山形国際ドキュメンタリー映画祭で会った有名人


 西のアムステルダム、東のヤマガタ。

 という表現にピンとくる人がいたら、よっぽどのドキュメンタリー好きだろう。どちらも世界的に権威のあるドキュメンタリー映画祭が開かれる街である。特に欧米に偏りがちなドキュメンタリー界において、山形がアジア代表として果たしている役割は大きい。なぜ山形なのか?というと、山形県を拠点に活動していたドキュメンタリー映画監督の小川紳介氏が創設に関わっていたから。

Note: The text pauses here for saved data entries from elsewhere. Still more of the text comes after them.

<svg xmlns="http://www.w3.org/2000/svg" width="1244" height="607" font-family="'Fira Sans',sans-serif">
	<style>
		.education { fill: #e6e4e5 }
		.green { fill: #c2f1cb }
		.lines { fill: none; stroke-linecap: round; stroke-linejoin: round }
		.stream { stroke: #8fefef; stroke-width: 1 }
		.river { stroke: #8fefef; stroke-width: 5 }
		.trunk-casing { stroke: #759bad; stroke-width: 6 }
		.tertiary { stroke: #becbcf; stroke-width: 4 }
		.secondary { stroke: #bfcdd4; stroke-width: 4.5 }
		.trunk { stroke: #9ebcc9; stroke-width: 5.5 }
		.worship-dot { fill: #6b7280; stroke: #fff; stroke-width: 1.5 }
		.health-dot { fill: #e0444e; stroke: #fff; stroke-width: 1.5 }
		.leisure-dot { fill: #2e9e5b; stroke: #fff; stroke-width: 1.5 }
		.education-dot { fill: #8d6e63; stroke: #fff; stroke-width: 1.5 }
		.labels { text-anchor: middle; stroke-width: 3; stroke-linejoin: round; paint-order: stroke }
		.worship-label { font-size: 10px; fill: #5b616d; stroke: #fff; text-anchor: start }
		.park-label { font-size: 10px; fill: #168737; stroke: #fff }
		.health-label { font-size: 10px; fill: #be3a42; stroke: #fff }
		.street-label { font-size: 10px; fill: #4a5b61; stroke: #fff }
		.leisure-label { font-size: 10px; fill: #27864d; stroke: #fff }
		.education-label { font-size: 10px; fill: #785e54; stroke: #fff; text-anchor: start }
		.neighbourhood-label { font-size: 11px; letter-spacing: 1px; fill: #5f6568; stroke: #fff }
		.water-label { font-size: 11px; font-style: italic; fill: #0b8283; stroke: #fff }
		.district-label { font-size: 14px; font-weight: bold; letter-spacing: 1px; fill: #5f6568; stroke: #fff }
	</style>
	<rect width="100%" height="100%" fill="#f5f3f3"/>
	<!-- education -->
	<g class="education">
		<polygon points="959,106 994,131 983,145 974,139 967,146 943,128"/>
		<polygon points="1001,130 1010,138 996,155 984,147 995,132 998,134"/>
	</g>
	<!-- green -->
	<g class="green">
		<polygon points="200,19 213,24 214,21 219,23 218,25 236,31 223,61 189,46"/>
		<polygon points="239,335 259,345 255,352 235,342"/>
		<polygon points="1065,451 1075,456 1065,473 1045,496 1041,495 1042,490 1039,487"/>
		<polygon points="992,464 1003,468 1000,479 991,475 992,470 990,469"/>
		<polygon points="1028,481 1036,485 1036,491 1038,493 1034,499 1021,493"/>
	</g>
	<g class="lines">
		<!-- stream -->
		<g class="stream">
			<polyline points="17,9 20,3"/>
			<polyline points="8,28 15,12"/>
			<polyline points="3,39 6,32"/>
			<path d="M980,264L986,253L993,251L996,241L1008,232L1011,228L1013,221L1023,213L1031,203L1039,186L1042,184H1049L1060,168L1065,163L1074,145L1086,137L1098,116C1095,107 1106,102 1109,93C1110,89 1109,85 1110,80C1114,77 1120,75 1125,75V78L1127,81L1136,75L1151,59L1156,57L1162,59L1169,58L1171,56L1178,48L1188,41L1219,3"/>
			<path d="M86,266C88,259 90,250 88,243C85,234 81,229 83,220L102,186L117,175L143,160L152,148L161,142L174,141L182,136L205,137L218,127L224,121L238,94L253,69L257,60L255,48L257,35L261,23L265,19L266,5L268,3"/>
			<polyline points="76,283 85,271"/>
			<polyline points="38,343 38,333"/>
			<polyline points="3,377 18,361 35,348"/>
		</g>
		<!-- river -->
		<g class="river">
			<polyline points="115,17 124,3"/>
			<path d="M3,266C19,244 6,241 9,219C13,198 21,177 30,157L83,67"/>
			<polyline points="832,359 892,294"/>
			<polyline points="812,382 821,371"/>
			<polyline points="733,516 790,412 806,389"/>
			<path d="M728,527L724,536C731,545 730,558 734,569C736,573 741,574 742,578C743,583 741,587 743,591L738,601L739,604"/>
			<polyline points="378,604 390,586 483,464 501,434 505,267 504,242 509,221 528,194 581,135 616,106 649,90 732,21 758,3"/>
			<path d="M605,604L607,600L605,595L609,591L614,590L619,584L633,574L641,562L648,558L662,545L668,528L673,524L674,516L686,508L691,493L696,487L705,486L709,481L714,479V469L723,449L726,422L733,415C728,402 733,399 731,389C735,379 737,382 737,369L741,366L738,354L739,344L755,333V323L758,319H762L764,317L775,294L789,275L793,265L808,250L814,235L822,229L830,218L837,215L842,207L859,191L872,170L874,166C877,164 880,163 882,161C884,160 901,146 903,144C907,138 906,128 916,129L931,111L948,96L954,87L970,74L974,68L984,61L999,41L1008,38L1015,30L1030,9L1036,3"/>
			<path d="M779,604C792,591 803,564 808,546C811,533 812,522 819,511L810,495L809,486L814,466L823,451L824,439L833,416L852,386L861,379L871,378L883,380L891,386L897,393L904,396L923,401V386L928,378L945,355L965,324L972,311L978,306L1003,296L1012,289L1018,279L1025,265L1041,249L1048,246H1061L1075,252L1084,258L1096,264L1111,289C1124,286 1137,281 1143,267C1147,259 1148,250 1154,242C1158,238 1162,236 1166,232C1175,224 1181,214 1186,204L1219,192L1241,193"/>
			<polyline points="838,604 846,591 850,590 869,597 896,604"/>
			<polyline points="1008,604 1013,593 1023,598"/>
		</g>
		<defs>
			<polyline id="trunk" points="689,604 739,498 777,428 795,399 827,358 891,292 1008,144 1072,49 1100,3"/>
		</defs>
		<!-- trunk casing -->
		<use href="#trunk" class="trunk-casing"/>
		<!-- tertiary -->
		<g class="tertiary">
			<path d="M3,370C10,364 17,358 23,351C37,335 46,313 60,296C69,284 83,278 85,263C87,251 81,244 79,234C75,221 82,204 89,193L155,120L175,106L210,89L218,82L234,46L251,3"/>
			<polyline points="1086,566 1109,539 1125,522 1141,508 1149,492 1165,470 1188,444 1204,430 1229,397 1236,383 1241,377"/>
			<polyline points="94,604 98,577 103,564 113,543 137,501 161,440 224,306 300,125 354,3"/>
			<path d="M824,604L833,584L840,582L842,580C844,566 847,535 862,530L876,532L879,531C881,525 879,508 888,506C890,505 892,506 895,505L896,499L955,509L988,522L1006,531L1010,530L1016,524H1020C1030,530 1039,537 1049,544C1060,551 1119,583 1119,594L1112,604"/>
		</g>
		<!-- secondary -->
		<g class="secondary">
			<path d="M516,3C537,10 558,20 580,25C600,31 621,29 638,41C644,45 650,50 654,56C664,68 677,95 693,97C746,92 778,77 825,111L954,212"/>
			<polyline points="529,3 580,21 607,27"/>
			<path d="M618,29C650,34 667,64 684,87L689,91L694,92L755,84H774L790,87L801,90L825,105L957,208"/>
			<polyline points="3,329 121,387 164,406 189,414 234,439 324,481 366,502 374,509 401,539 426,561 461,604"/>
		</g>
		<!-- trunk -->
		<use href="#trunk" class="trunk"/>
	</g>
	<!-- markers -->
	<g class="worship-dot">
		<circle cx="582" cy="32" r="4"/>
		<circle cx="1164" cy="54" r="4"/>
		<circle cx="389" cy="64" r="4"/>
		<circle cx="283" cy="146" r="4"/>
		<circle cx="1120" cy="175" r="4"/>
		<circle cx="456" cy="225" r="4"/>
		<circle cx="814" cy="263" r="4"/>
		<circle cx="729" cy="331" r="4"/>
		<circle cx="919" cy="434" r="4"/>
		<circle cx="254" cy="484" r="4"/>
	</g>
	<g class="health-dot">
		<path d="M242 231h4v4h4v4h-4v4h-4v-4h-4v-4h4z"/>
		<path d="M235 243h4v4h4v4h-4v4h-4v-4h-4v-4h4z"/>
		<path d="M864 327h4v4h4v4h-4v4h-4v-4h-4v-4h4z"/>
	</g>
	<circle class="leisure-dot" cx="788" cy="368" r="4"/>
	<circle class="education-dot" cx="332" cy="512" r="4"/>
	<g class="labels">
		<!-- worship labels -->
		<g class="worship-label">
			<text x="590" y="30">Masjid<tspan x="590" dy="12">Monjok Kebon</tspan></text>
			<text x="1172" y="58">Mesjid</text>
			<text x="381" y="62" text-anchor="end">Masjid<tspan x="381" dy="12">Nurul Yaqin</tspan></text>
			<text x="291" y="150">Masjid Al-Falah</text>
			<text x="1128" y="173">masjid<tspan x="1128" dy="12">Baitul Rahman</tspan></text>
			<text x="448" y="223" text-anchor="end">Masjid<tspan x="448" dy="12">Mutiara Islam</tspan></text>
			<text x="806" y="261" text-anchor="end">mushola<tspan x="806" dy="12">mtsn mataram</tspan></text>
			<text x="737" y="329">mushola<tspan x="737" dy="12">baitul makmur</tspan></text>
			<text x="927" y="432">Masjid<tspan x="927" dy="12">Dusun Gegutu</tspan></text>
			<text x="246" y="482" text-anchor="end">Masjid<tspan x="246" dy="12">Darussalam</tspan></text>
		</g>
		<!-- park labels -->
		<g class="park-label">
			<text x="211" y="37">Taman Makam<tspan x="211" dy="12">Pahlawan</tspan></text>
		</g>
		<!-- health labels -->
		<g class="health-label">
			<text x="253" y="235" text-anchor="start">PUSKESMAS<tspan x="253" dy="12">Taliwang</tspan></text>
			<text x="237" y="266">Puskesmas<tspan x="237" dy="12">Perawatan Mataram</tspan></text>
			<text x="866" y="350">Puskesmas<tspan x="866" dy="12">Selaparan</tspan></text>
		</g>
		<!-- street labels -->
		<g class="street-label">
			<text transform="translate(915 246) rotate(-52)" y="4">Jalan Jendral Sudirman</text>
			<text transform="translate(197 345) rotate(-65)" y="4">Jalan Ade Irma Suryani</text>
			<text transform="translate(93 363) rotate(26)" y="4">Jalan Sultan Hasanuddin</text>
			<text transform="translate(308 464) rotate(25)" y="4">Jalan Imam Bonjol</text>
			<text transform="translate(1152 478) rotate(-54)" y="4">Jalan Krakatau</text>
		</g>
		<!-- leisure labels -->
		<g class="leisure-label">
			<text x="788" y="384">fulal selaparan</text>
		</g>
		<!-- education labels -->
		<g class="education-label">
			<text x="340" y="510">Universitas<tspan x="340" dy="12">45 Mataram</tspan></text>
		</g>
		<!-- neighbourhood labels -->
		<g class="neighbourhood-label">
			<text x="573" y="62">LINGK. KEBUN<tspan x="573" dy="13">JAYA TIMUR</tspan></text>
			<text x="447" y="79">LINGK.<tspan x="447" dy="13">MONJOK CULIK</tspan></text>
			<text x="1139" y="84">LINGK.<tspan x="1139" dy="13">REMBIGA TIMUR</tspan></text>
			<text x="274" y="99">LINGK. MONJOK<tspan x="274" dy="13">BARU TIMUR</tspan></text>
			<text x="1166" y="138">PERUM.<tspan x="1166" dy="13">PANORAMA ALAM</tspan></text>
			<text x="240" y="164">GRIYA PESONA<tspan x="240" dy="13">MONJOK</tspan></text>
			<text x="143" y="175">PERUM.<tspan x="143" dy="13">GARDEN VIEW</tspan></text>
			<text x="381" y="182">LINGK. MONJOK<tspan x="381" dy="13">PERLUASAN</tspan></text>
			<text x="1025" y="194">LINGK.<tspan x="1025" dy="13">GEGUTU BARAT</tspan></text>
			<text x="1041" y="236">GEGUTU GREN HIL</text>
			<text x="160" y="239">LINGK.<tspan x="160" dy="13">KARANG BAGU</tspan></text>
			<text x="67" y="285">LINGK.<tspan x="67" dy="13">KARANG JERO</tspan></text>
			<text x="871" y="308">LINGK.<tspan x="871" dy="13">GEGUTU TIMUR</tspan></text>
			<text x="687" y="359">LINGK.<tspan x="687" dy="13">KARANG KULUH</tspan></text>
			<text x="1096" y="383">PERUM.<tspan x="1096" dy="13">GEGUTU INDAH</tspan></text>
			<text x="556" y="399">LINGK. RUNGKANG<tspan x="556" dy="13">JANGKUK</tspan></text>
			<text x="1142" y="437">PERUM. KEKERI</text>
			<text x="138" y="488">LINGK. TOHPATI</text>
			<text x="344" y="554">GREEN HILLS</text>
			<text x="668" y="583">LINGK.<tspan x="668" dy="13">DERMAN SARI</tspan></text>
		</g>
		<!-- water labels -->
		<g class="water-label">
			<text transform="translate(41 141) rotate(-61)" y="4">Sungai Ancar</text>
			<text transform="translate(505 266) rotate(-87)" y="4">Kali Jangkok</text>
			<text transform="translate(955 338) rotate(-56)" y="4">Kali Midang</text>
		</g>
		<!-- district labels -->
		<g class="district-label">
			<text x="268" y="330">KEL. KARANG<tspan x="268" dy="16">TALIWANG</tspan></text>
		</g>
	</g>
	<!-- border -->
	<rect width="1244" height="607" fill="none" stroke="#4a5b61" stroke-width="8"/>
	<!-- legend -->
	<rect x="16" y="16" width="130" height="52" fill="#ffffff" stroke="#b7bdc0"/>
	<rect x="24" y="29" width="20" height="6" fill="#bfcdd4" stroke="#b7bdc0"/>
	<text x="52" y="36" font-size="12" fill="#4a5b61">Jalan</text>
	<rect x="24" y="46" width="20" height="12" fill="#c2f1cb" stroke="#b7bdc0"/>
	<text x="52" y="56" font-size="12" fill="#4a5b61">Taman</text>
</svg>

 隔年開催の山形国際ドキュメンタリー映画祭が今週始まることを知った。鳥取と山形はなかなかの距離だ。今回は行けそうにないけど、何かと落ち着いたらまた必ず山形を訪れたいと願っている。

 20代のときに、一度この映画祭を訪れた。

 ドキュメンタリー熱がピークに達していた当時、僕は映画祭を知り、即山形に直行した。確か宿も取っていなくて、現地で目についたホテルに入ったくらいだった。祭りなのだからさぞかし盛り上がっているのだろう、と思っていたら、実に街が閑散としていて驚いた。常に人が集まるようなメインの会場は存在しない。参加者は見たい映画が上映されている市内の映画館(5~6か所)を巡るだけなのだ。もちろん、各館で上映時間は重なっているため、何を見るか自分でスケジュールを組み立てなければならない。そのシステムは、大学の履修科目を選ぶ感じとよく似ていた。

 面白い映画も、面白くないものも、全く意味がつかめないものもあってスリリングだった。メイン会場はないのだけど、夜になると関係者やファンが集う古民家風の飲み屋があった。僕は夜な夜な一人そこを訪れ、ビールを呷って、よくわからないおっさん達と「今日は何を見ました?」から始まる会話や情報交換を楽しんでいた。

 アーティストのあがた森魚さんとお会いしたのもその店だった。おそらく世代によっては著名な方なのだろうけど、僕は全く知らなかったこともあり、何の遠慮もなしに感想や思ったことを偉そうに(たぶん)語っていた。あがたさんはお供の方と一緒だったけど、「2軒目行こう」と誘われて付いて行った。山形の酒をしこたま飲みながら、またドキュメンタリーや人生について語り合う。なんだかやたらと青臭い夜だった。あがたさんはカメラを持っていて、僕やお供の方々が印象的なことを言うたびにカメラを回し、「それ、いいね。もう一回話してもらえないかな」とやっていた。結局、すっかりご馳走になってしまい、散会は2時を回っていた。翌朝、ひどい二日酔いで午前中に見たかった映画を一本パスしたのはほろ苦い思い出だ。

 今思うと、その頃って全く怖いものなしで、なんか面白いことが起きそうだなあと思う方向に迷いなく進んでいた。そもそも30歳以上離れた親世代のアーティストとそのお付きの方の飲み会に、なんで20代のどこの馬の骨かもわからない男が一人参加していたのだろう。全く謎だけど、あがたさんとは帰京後もしばらくはメールでやりとりさせていただいた。氏の撮った記録映画を見に行ったりもしていたけど、僕のドキュメンタリー熱が平熱になるにしたがって、映画館(とも言えないような小さな箱)からは足が遠のいてしまった。

 最近、自分の興味の範囲がビールばっかりだなあと考えこんでしまう。元々、不器用な人間で色々なことに首を突っ込むタイプの人間ではないけど、ビール以外にも興味や関心を持てる分野を意図的に作った方がいいような気がしてくる。映像のドキュメンタリーと活字のノンフィクションは、その最有力候補である。些細なことでもいいから、とにかく事実が好きなのだろう。

 まあ、でも困ってしまうのは、ビールのドキュメンタリーやノンフィクションを心待ちにしてしまっていること。やっぱりビールの呪縛からは逃れられそうにない。